# Mad skills



## bvibert (Aug 16, 2011)

I know this dude has been posted here before, but I never get tired of watching his videos.  Here's his latest:


----------



## MR. evil (Aug 16, 2011)

Saw that over on CF, the high wire act was amazing!!!!


----------



## TheBEast (Aug 16, 2011)

Some crazy stuff.  Those guys doing the trials stuff are amazing.


----------



## Nick (Aug 16, 2011)

TheBEast said:


> Some crazy stuff.  Those guys doing the trials stuff are amazing.

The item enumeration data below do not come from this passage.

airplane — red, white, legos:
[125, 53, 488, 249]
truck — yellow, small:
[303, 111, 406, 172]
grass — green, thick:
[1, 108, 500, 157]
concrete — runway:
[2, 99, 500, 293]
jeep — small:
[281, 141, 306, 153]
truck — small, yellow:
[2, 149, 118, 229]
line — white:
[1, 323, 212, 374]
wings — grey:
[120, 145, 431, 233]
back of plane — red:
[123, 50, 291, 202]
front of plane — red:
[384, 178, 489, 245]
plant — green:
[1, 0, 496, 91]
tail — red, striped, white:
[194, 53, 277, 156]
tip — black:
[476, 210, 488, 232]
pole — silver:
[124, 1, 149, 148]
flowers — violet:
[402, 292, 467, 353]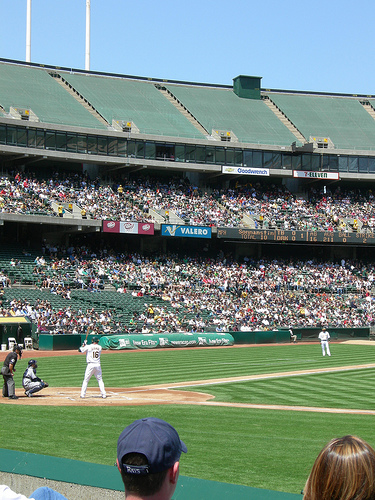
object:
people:
[0, 171, 375, 235]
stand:
[8, 209, 370, 250]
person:
[116, 418, 188, 500]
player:
[318, 327, 331, 356]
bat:
[82, 328, 89, 348]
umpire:
[0, 335, 27, 403]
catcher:
[22, 359, 49, 396]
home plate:
[42, 392, 170, 402]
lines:
[153, 365, 374, 395]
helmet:
[28, 359, 36, 367]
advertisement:
[97, 332, 234, 351]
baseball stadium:
[0, 57, 375, 351]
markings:
[108, 392, 138, 403]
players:
[1, 343, 8, 353]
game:
[218, 226, 375, 246]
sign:
[157, 221, 216, 244]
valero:
[175, 227, 209, 235]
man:
[288, 327, 297, 342]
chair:
[290, 334, 292, 342]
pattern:
[168, 367, 375, 412]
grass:
[132, 358, 344, 446]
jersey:
[79, 343, 102, 364]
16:
[93, 351, 99, 358]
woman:
[303, 435, 375, 500]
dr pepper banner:
[103, 220, 155, 235]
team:
[302, 327, 373, 404]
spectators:
[13, 430, 373, 497]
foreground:
[0, 338, 375, 500]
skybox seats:
[6, 59, 370, 178]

+1 just incredible. These guys are more comfortable on a bike than I am on my own two feet. Truly amazing demonstration of skill.


----------



## o3jeff (Aug 17, 2011)

I always enjoy watching his videos.


----------



## wa-loaf (Aug 17, 2011)

The high wire thing was impressive, but I like the other video (done in Ireland/Scotland?) better.


----------



## bvibert (Aug 17, 2011)

wa-loaf said:


> The high wire thing was impressive, but I like the other video (done in Ireland/Scotland?) better.



He's got several other videos out there, most of which are shot in the UK, I think.  This one was shot in Scotland as well.


----------



## BackLoafRiver (Aug 17, 2011)

Nick said:


> Truly amazing demonstration of skill.



There must have been 100 times in the video where I thought, "oh my god".  Not only did the High Wire thing amaze me but the rear tire hopping on the elevated beams was freaking cool. Some amazing riding. I wonder if there is a blooper reel anywhere.


----------